(作業内容):
大津波と海底生態系についての文章のうち、「津波前後の調査結果を比較した」で始まり「time), doi: 10.1371/journal.pone.0065417.」で終わる部分を、「底生生物」を「底生動物」に置き換えた形に更新して示せ。

(本文):
============

東日本大震災の大津波が海底生態系に及ぼした影響を解明 大槌湾・船越湾を大震災の前後3年にわたって潜水調査した結果から
2011年3月に発生した大津波は、三陸沿岸域の海底生態系に大きな影響を及ぼしました。周期的に大津波が来襲する三陸沿岸の海底生態系の本質を理解するためには、大津波の前後で比較調査を行いその影響を把握する必要があります。しかし、大津波の発生時期を予測することは事実上不可能であり、また海底の調査は頻繁には行われないため、津波の直近の前後で比較調査が実施されることは稀でした。
東京大学大気海洋研究所の清家弘治助教らは、岩手県大槌湾と船越湾の砂泥底において、大津波の半年前(2010年9月)に潜水調査を偶然にも実施していました。そこで同研究グループは、大津波が発生した半年後(2011年9月)と一年半後(2012年9月)にも同様の調査を実施し、大津波が海底生態系に及ぼした影響を調べました。
津波前後の調査結果を比較したところ、大津波によって海底環境が大きく変化していることが判明しました。また、津波前には多く生息していた底生生物(貝やウニなど)の一部は、津波後には生息を確認することができませんでした。その後、震災から一年半後の調査では、津波後にいなくなった底生生物が再び生息していることが確認できました。つまり、海底生態系が津波によるダメージからの回復を既に開始していることがわかりました。
この成果は、アメリカの科学雑誌「PLOS ONE」オンライン6月8日号で公開されました。
論文情報
Koji Seike, Kotaro Shirai, Yukihisa Kogure,
“Disturbance of shallow marine soft-bottom environments and megabenthos assemblages by a huge tsunami induced by the 2011 M9.0 Tohoku-Oki earthquake”,
PLOS ONE Online Edition Online Edition: 2013/6/8 (Japan time), doi: 10.1371/journal.pone.0065417.

============

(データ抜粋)
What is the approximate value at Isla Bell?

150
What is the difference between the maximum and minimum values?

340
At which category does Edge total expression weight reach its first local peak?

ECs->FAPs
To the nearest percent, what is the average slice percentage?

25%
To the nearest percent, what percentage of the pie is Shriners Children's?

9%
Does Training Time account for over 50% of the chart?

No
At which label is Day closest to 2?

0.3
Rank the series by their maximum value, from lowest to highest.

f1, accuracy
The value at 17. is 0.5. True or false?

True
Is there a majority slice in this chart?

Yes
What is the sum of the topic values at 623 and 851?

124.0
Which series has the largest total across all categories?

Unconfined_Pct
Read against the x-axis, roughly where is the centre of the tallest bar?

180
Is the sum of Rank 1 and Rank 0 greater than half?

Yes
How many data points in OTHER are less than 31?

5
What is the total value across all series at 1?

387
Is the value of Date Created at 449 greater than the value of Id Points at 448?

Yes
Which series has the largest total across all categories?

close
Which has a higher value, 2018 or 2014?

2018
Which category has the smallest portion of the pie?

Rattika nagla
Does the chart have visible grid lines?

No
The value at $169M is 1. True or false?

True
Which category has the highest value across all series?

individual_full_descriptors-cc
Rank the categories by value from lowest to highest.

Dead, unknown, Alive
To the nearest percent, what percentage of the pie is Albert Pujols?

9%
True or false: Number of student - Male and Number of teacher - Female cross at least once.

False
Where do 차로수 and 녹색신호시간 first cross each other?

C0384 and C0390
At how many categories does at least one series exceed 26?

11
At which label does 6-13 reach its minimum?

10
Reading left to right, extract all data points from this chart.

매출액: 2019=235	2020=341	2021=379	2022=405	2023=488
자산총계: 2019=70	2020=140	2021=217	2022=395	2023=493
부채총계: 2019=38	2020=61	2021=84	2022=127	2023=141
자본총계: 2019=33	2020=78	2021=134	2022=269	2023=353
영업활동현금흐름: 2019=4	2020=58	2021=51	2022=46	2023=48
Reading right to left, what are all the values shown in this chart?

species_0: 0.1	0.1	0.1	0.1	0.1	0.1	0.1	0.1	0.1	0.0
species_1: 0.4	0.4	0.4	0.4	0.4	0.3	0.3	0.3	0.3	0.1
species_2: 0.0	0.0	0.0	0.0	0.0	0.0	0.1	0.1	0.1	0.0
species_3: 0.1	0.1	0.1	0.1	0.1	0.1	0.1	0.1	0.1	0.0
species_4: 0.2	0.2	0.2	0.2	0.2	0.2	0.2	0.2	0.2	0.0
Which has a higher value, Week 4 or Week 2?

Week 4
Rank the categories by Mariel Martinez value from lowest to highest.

============

(作業結果):
津波前後の調査結果を比較したところ、大津波によって海底環境が大きく変化していることが判明しました。また、津波前には多く生息していた底生動物(貝やウニなど)の一部は、津波後には生息を確認することができませんでした。その後、震災から一年半後の調査では、津波後にいなくなった底生動物が再び生息していることが確認できました。つまり、海底生態系が津波によるダメージからの回復を既に開始していることがわかりました。
この成果は、アメリカの科学雑誌「PLOS ONE」オンライン6月8日号で公開されました。
論文情報
Koji Seike, Kotaro Shirai, Yukihisa Kogure,
“Disturbance of shallow marine soft-bottom environments and megabenthos assemblages by a huge tsunami induced by the 2011 M9.0 Tohoku-Oki earthquake”,
PLOS ONE Online Edition Online Edition: 2013/6/8 (Japan time), doi: 10.1371/journal.pone.0065417.